- **Provided records**:
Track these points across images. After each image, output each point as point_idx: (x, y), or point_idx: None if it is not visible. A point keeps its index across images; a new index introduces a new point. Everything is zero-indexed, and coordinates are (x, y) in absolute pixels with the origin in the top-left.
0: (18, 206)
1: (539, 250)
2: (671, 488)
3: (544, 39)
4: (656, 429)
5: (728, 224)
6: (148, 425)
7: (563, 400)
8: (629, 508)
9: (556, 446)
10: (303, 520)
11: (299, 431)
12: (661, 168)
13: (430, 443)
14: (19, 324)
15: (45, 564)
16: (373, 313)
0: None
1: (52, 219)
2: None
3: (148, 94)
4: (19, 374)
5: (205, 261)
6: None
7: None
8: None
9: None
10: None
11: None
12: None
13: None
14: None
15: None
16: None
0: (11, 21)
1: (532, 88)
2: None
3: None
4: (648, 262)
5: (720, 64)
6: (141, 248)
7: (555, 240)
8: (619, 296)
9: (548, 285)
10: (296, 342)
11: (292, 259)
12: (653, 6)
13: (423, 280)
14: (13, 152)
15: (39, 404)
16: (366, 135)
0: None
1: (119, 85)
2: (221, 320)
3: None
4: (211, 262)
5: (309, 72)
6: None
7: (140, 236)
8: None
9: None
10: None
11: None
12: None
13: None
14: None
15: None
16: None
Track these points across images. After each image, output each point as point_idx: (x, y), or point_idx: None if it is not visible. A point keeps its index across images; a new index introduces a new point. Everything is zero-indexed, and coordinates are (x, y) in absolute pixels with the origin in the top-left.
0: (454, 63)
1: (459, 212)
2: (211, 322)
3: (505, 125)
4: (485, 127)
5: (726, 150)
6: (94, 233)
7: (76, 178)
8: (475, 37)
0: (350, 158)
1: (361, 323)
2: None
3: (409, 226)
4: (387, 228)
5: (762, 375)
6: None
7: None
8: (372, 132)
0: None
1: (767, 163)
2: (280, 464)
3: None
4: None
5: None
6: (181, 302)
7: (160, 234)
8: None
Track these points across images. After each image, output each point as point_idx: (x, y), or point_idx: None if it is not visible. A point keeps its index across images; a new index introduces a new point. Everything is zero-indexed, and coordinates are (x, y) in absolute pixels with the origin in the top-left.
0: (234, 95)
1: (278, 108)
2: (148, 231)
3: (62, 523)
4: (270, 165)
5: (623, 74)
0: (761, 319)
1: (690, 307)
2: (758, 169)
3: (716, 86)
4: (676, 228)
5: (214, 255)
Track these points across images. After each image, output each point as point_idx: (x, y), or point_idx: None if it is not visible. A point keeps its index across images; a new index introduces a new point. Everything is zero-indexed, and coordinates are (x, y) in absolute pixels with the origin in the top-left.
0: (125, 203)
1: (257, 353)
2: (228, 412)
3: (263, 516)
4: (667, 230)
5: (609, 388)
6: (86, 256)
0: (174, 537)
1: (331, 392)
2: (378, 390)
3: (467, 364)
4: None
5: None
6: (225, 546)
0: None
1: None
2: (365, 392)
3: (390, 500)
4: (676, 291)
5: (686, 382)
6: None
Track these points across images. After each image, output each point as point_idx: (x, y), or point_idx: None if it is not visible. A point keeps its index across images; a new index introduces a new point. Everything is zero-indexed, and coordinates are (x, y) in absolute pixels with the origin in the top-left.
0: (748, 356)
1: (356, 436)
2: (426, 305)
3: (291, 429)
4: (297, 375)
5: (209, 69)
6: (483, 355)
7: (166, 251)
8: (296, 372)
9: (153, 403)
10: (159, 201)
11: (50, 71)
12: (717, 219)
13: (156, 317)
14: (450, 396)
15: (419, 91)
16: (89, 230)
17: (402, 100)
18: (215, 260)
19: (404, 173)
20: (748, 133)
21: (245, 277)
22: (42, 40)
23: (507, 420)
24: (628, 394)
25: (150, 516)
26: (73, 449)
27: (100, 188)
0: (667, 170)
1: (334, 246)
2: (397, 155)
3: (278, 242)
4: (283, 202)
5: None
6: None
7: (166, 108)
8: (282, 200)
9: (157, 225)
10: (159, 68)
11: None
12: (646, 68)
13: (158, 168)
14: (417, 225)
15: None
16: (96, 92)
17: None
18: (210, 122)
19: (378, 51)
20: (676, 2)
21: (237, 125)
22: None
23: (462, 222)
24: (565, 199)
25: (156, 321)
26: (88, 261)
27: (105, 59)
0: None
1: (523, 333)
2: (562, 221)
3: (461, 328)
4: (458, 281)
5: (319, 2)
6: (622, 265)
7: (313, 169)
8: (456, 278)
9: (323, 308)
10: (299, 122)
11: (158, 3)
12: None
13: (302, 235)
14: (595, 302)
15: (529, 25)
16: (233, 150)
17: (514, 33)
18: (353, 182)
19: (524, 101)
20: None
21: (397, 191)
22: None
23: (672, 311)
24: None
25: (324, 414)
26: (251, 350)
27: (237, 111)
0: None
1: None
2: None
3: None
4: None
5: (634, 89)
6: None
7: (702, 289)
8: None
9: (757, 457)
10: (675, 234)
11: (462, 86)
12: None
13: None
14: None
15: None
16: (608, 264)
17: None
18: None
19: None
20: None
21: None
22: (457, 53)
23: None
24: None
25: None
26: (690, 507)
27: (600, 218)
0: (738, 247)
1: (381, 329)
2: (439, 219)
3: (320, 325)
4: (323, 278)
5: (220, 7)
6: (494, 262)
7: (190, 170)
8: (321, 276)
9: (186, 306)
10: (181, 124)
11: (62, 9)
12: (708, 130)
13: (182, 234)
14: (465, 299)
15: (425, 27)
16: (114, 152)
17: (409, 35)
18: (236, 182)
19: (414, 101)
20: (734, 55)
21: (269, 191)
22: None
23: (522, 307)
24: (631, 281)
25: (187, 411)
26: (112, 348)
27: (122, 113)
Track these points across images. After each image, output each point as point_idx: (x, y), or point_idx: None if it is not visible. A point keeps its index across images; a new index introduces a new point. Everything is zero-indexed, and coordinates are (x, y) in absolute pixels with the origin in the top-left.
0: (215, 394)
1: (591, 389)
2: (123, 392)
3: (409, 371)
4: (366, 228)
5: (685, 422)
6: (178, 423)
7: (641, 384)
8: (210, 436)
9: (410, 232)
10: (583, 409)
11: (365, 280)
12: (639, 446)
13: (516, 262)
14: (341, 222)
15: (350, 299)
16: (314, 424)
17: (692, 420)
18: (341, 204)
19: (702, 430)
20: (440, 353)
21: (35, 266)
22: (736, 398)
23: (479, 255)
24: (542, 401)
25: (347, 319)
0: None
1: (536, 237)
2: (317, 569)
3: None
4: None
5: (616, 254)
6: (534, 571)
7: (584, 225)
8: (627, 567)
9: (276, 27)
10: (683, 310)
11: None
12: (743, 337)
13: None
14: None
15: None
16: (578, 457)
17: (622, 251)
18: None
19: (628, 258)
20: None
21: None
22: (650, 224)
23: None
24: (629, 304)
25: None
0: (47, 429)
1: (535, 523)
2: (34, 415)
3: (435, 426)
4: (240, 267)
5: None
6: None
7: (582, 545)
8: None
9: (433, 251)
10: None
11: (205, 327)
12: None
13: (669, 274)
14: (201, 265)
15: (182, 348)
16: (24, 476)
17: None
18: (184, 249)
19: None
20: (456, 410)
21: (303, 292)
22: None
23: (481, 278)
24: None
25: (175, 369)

- **What needs to be done**: Rewrite the whole listing, replacing every "top-left" with "upper-left" and leaving everything else unchanged.

- **Result for this exercise**:
Track these points across images. After each image, output each point as point_idx: (x, y), or point_idx: None if it is not visible. A point keeps its index across images; a new index introduces a new point. Everything is zero-indexed, and coordinates are (x, y) in absolute pixels with the origin in the upper-left.
0: (18, 206)
1: (539, 250)
2: (671, 488)
3: (544, 39)
4: (656, 429)
5: (728, 224)
6: (148, 425)
7: (563, 400)
8: (629, 508)
9: (556, 446)
10: (303, 520)
11: (299, 431)
12: (661, 168)
13: (430, 443)
14: (19, 324)
15: (45, 564)
16: (373, 313)
0: None
1: (52, 219)
2: None
3: (148, 94)
4: (19, 374)
5: (205, 261)
6: None
7: None
8: None
9: None
10: None
11: None
12: None
13: None
14: None
15: None
16: None
0: (11, 21)
1: (532, 88)
2: None
3: None
4: (648, 262)
5: (720, 64)
6: (141, 248)
7: (555, 240)
8: (619, 296)
9: (548, 285)
10: (296, 342)
11: (292, 259)
12: (653, 6)
13: (423, 280)
14: (13, 152)
15: (39, 404)
16: (366, 135)
0: None
1: (119, 85)
2: (221, 320)
3: None
4: (211, 262)
5: (309, 72)
6: None
7: (140, 236)
8: None
9: None
10: None
11: None
12: None
13: None
14: None
15: None
16: None
Track these points across images. After each image, output each point as point_idx: (x, y), or point_idx: None if it is not visible. A point keeps its index across images; a new index introduces a new point. Everything is zero-indexed, and coordinates are (x, y) in absolute pixels with the origin in the upper-left.
0: (454, 63)
1: (459, 212)
2: (211, 322)
3: (505, 125)
4: (485, 127)
5: (726, 150)
6: (94, 233)
7: (76, 178)
8: (475, 37)
0: (350, 158)
1: (361, 323)
2: None
3: (409, 226)
4: (387, 228)
5: (762, 375)
6: None
7: None
8: (372, 132)
0: None
1: (767, 163)
2: (280, 464)
3: None
4: None
5: None
6: (181, 302)
7: (160, 234)
8: None
Track these points across images. After each image, output each point as point_idx: (x, y), or point_idx: None if it is not visible. A point keeps its index across images; a new index introduces a new point. Everything is zero-indexed, and coordinates are (x, y) in absolute pixels with the origin in the upper-left.
0: (234, 95)
1: (278, 108)
2: (148, 231)
3: (62, 523)
4: (270, 165)
5: (623, 74)
0: (761, 319)
1: (690, 307)
2: (758, 169)
3: (716, 86)
4: (676, 228)
5: (214, 255)
Track these points across images. After each image, output each point as point_idx: (x, y), or point_idx: None if it is not visible. A point keeps its index across images; a new index introduces a new point. Everything is zero-indexed, and coordinates are (x, y) in absolute pixels with the origin in the upper-left.
0: (125, 203)
1: (257, 353)
2: (228, 412)
3: (263, 516)
4: (667, 230)
5: (609, 388)
6: (86, 256)
0: (174, 537)
1: (331, 392)
2: (378, 390)
3: (467, 364)
4: None
5: None
6: (225, 546)
0: None
1: None
2: (365, 392)
3: (390, 500)
4: (676, 291)
5: (686, 382)
6: None
Track these points across images. After each image, output each point as point_idx: (x, y), or point_idx: None if it is not visible. A point keeps its index across images; a new index introduces a new point. Everything is zero-indexed, and coordinates are (x, y) in absolute pixels with the origin in the upper-left.
0: (748, 356)
1: (356, 436)
2: (426, 305)
3: (291, 429)
4: (297, 375)
5: (209, 69)
6: (483, 355)
7: (166, 251)
8: (296, 372)
9: (153, 403)
10: (159, 201)
11: (50, 71)
12: (717, 219)
13: (156, 317)
14: (450, 396)
15: (419, 91)
16: (89, 230)
17: (402, 100)
18: (215, 260)
19: (404, 173)
20: (748, 133)
21: (245, 277)
22: (42, 40)
23: (507, 420)
24: (628, 394)
25: (150, 516)
26: (73, 449)
27: (100, 188)
0: (667, 170)
1: (334, 246)
2: (397, 155)
3: (278, 242)
4: (283, 202)
5: None
6: None
7: (166, 108)
8: (282, 200)
9: (157, 225)
10: (159, 68)
11: None
12: (646, 68)
13: (158, 168)
14: (417, 225)
15: None
16: (96, 92)
17: None
18: (210, 122)
19: (378, 51)
20: (676, 2)
21: (237, 125)
22: None
23: (462, 222)
24: (565, 199)
25: (156, 321)
26: (88, 261)
27: (105, 59)
0: None
1: (523, 333)
2: (562, 221)
3: (461, 328)
4: (458, 281)
5: (319, 2)
6: (622, 265)
7: (313, 169)
8: (456, 278)
9: (323, 308)
10: (299, 122)
11: (158, 3)
12: None
13: (302, 235)
14: (595, 302)
15: (529, 25)
16: (233, 150)
17: (514, 33)
18: (353, 182)
19: (524, 101)
20: None
21: (397, 191)
22: None
23: (672, 311)
24: None
25: (324, 414)
26: (251, 350)
27: (237, 111)
0: None
1: None
2: None
3: None
4: None
5: (634, 89)
6: None
7: (702, 289)
8: None
9: (757, 457)
10: (675, 234)
11: (462, 86)
12: None
13: None
14: None
15: None
16: (608, 264)
17: None
18: None
19: None
20: None
21: None
22: (457, 53)
23: None
24: None
25: None
26: (690, 507)
27: (600, 218)
0: (738, 247)
1: (381, 329)
2: (439, 219)
3: (320, 325)
4: (323, 278)
5: (220, 7)
6: (494, 262)
7: (190, 170)
8: (321, 276)
9: (186, 306)
10: (181, 124)
11: (62, 9)
12: (708, 130)
13: (182, 234)
14: (465, 299)
15: (425, 27)
16: (114, 152)
17: (409, 35)
18: (236, 182)
19: (414, 101)
20: (734, 55)
21: (269, 191)
22: None
23: (522, 307)
24: (631, 281)
25: (187, 411)
26: (112, 348)
27: (122, 113)
Track these points across images. After each image, output each point as point_idx: (x, y), or point_idx: None if it is not visible. A point keeps its index across images; a new index introduces a new point. Everything is zero-indexed, and coordinates are (x, y) in absolute pixels with the origin in the upper-left.
0: (215, 394)
1: (591, 389)
2: (123, 392)
3: (409, 371)
4: (366, 228)
5: (685, 422)
6: (178, 423)
7: (641, 384)
8: (210, 436)
9: (410, 232)
10: (583, 409)
11: (365, 280)
12: (639, 446)
13: (516, 262)
14: (341, 222)
15: (350, 299)
16: (314, 424)
17: (692, 420)
18: (341, 204)
19: (702, 430)
20: (440, 353)
21: (35, 266)
22: (736, 398)
23: (479, 255)
24: (542, 401)
25: (347, 319)
0: None
1: (536, 237)
2: (317, 569)
3: None
4: None
5: (616, 254)
6: (534, 571)
7: (584, 225)
8: (627, 567)
9: (276, 27)
10: (683, 310)
11: None
12: (743, 337)
13: None
14: None
15: None
16: (578, 457)
17: (622, 251)
18: None
19: (628, 258)
20: None
21: None
22: (650, 224)
23: None
24: (629, 304)
25: None
0: (47, 429)
1: (535, 523)
2: (34, 415)
3: (435, 426)
4: (240, 267)
5: None
6: None
7: (582, 545)
8: None
9: (433, 251)
10: None
11: (205, 327)
12: None
13: (669, 274)
14: (201, 265)
15: (182, 348)
16: (24, 476)
17: None
18: (184, 249)
19: None
20: (456, 410)
21: (303, 292)
22: None
23: (481, 278)
24: None
25: (175, 369)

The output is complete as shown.